3. Beppu T. (2014). The role of MR imaging in assessment of brain damage from carbon monoxide poisoning: a review of the literature. American Journal of Neuroradiology. 35(4), 625-631.
4. O'donnell P, Buxton PJ, Pitkin A and Jarvis LJ. (2000). The magnetic resonance imaging appearances of the brain in acute carbon monoxide poisoning. Clinical radiology. 55(4), 273-280.
5. Chu K, Jung KH, Kim HJ, Jeong SW, et al. (2004). Diffusionweighted MRI and 99mTc-HMPAO SPECT in delayed relapsing type of carbon monoxide poisoning: evidence of delayed cytotoxic edema. European neurology. 51(2), 98-103.

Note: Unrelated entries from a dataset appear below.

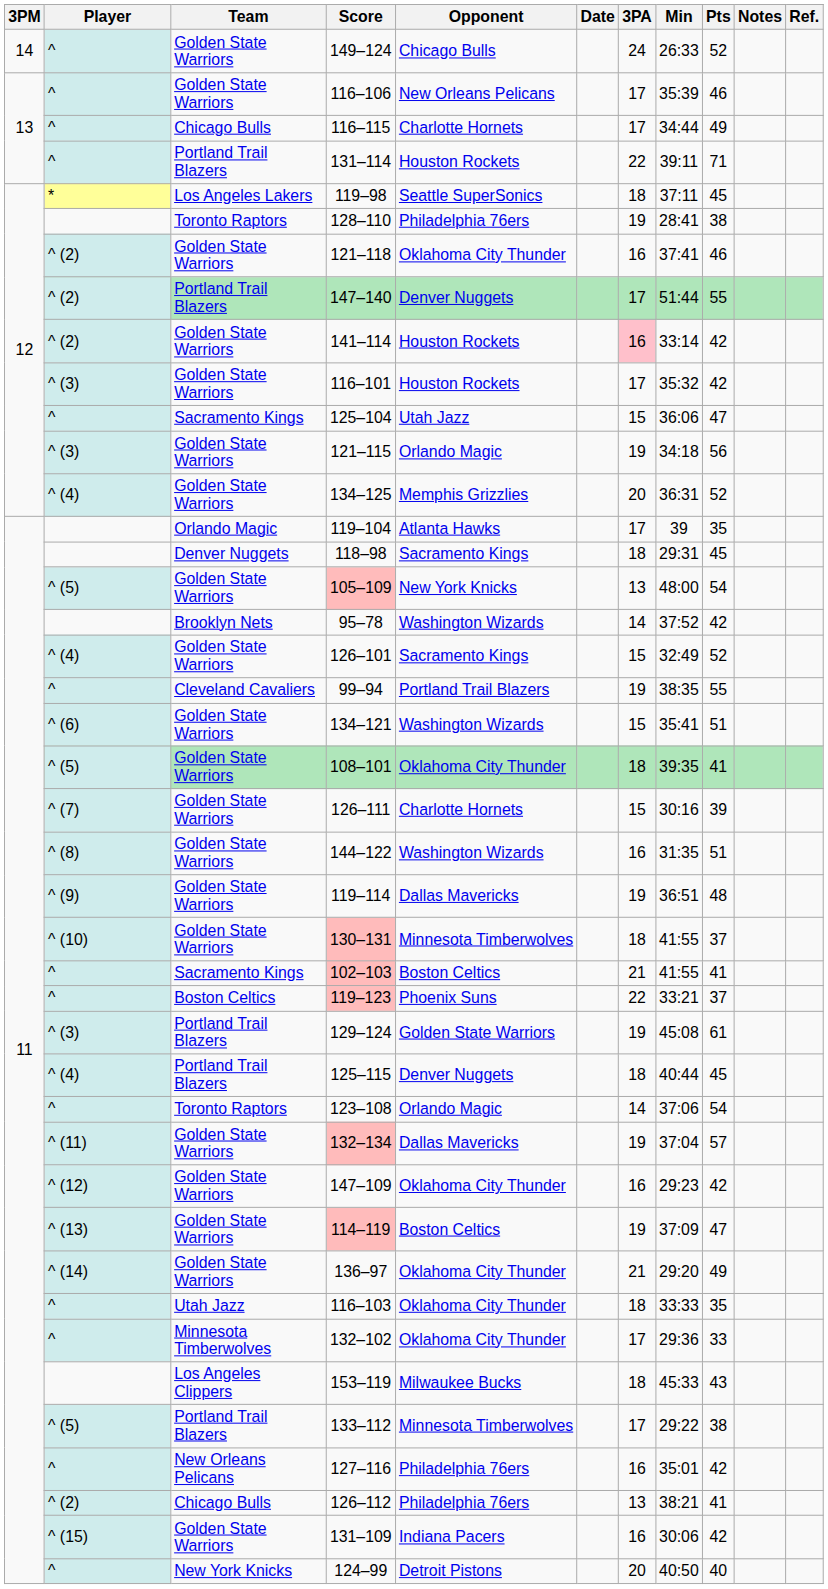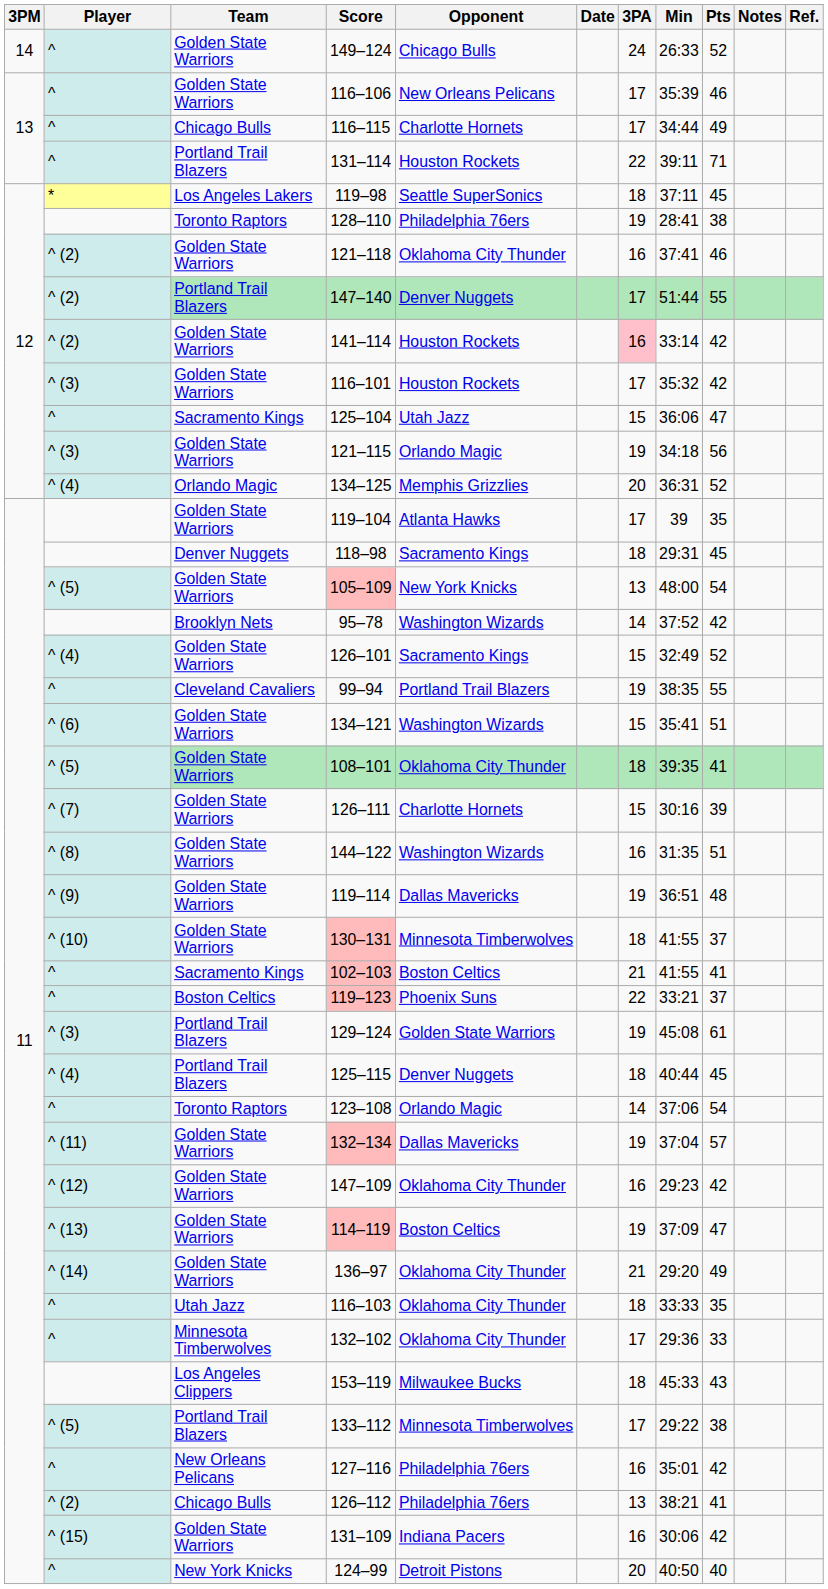134–125 | Team: Golden State Warriors -> Orlando Magic
119–104 | Team: Orlando Magic -> Golden State Warriors
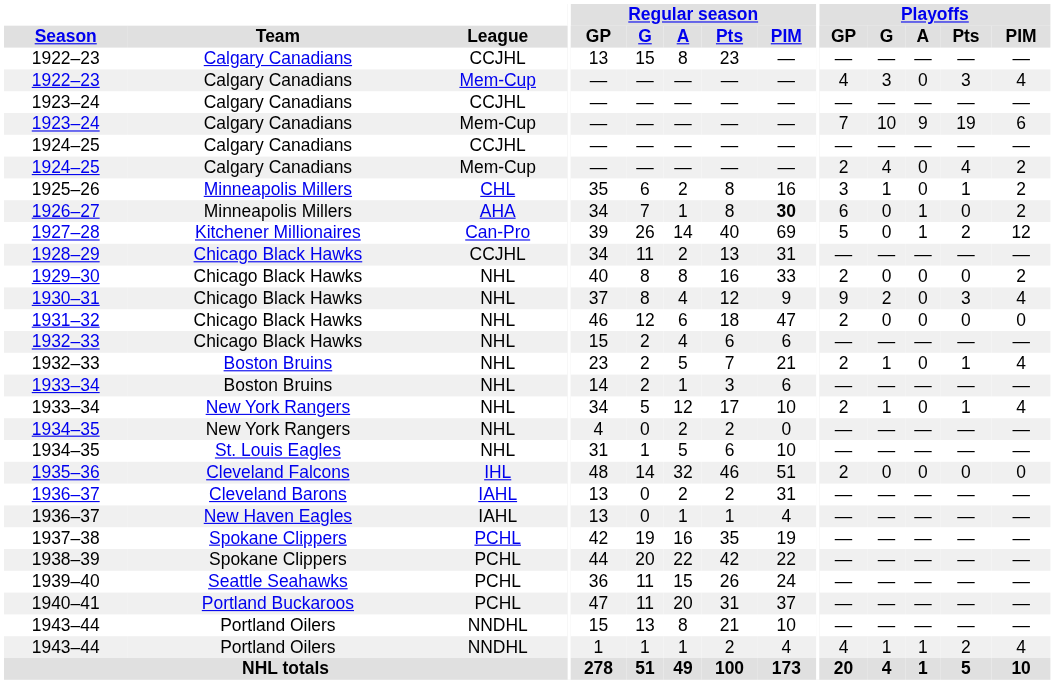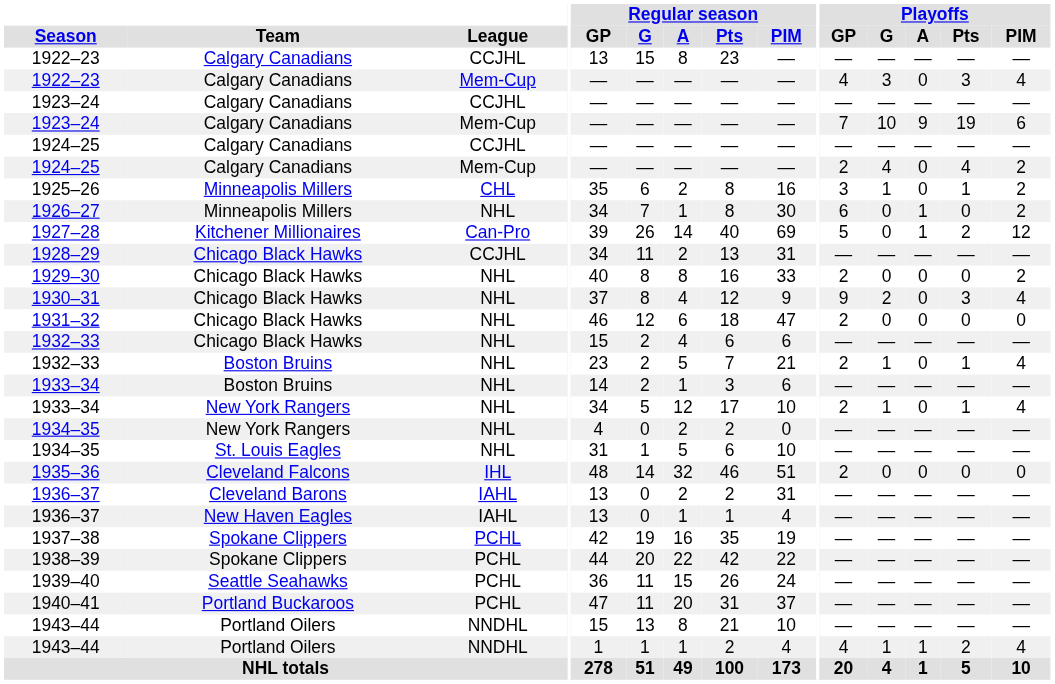1926–27 | League: AHA -> NHL
1926–27 | Regular season / PIM: bold -> normal
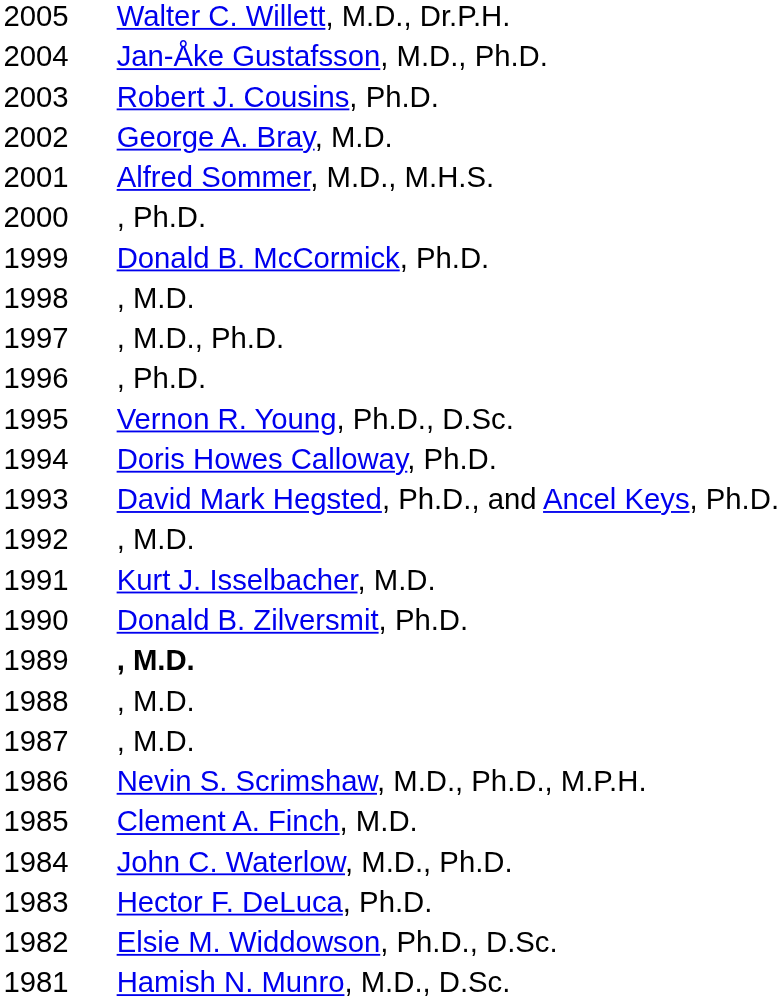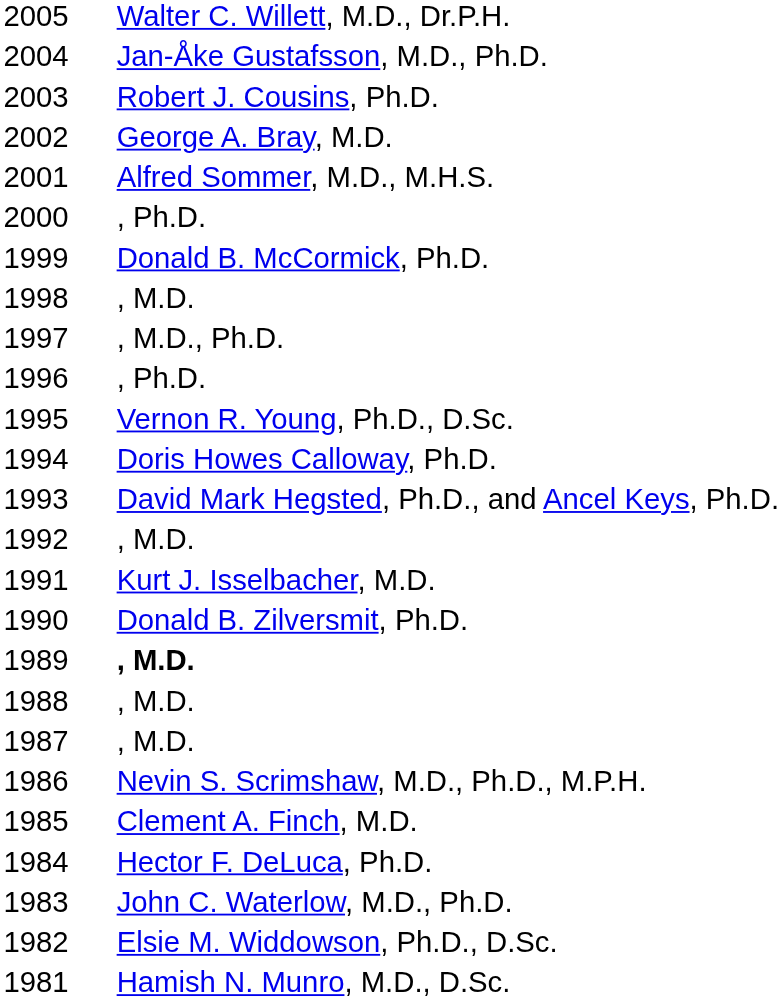1984 | column 2: John C. Waterlow, M.D., Ph.D. -> Hector F. DeLuca, Ph.D.
1983 | column 2: Hector F. DeLuca, Ph.D. -> John C. Waterlow, M.D., Ph.D.
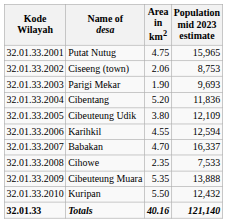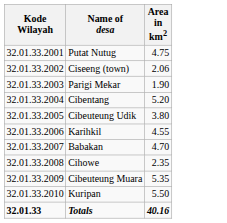- column: Population mid 2023 estimate | 15,965 | 8,753 | 9,693 | 11,836 | 12,109 | 12,594 | 16,337 | 7,533 | 13,888 | 12,432 | 121,140
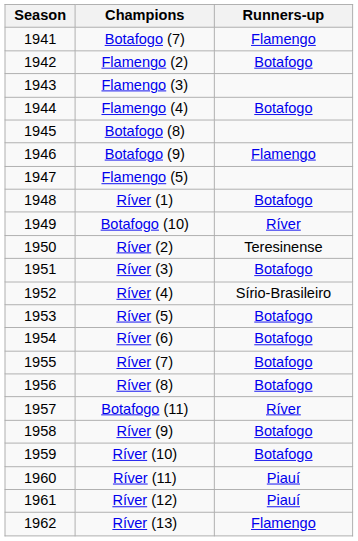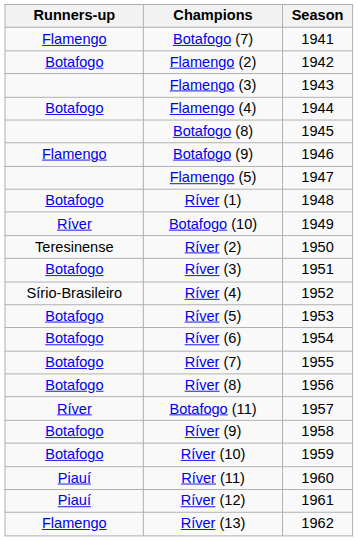columns swapped: Season <-> Runners-up
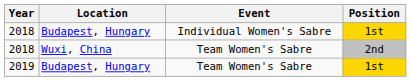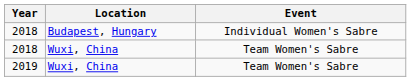- column: Position | 1st | 2nd | 1st
2019 | Location: Budapest, Hungary -> Wuxi, China
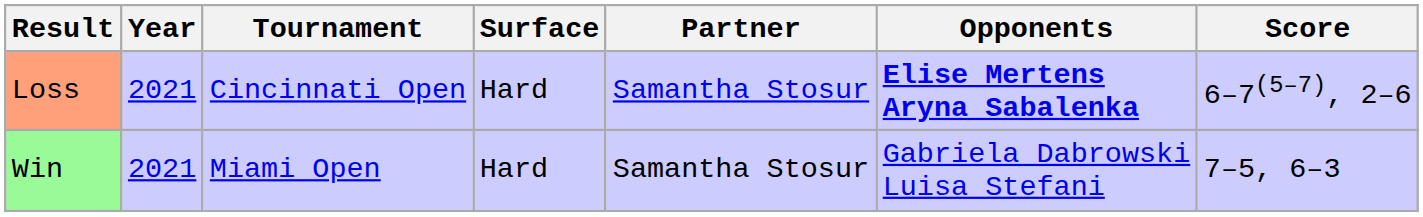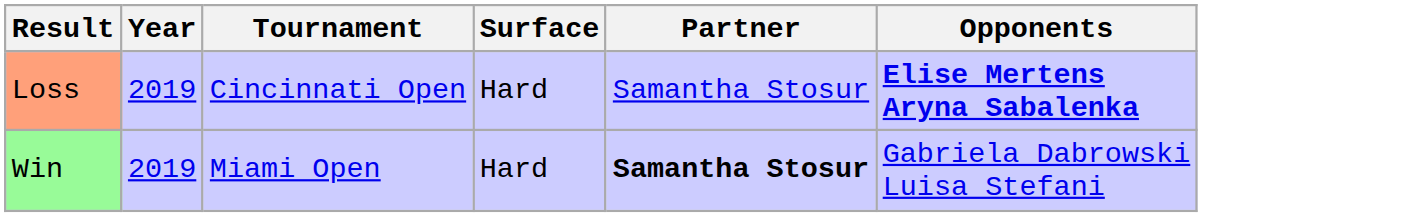- column: Score | 6–7(5–7), 2–6 | 7–5, 6–3
Loss | Year: 2021 -> 2019
Win | Year: 2021 -> 2019
Win | Partner: normal -> bold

6. Kinoshita T, Sugihara S, Matsusue E, Fujii S, et al. (2005). Pallidoreticular damage in acute carbon monoxide poisoning: diffusion-weighted MR imaging findings. American Journal of Neuroradiology. 26(7), 1845-1848.
7. Sener RN. (2003). A cute carbon monoxide poisoning: diffusion MR imaging findings. American journal of neuroradiology. 24(7), 1475-1477.
8. Chang KH, Han MH, Kim HS, Wie BA, et al. (1992). Delayed encephalopathy after acute carbon monoxide intoxication: MR imaging features and distribution of cerebral white matter lesions. Radiology. 184(1), 117-122.
9. Omaye ST. (2002). Metabolic modulation of carbon monoxide toxicity. Toxicology. 180(2), 139-150.
10. Davin KQ, McGahee SM, Politte LC, Duncan GN, et al. (2009). Complications of carbon monoxide poisoning: a case discussion and review of the literature. Prim Care Companion J Clin Psychiatry. 11(2), 74-79.
11. Silver DAT, Cross M, Fox B and Paxton RM. (1996). Computed tomography of the brain in acute carbon monoxide poisoning. Clinical radiology. 51(7), 480-483.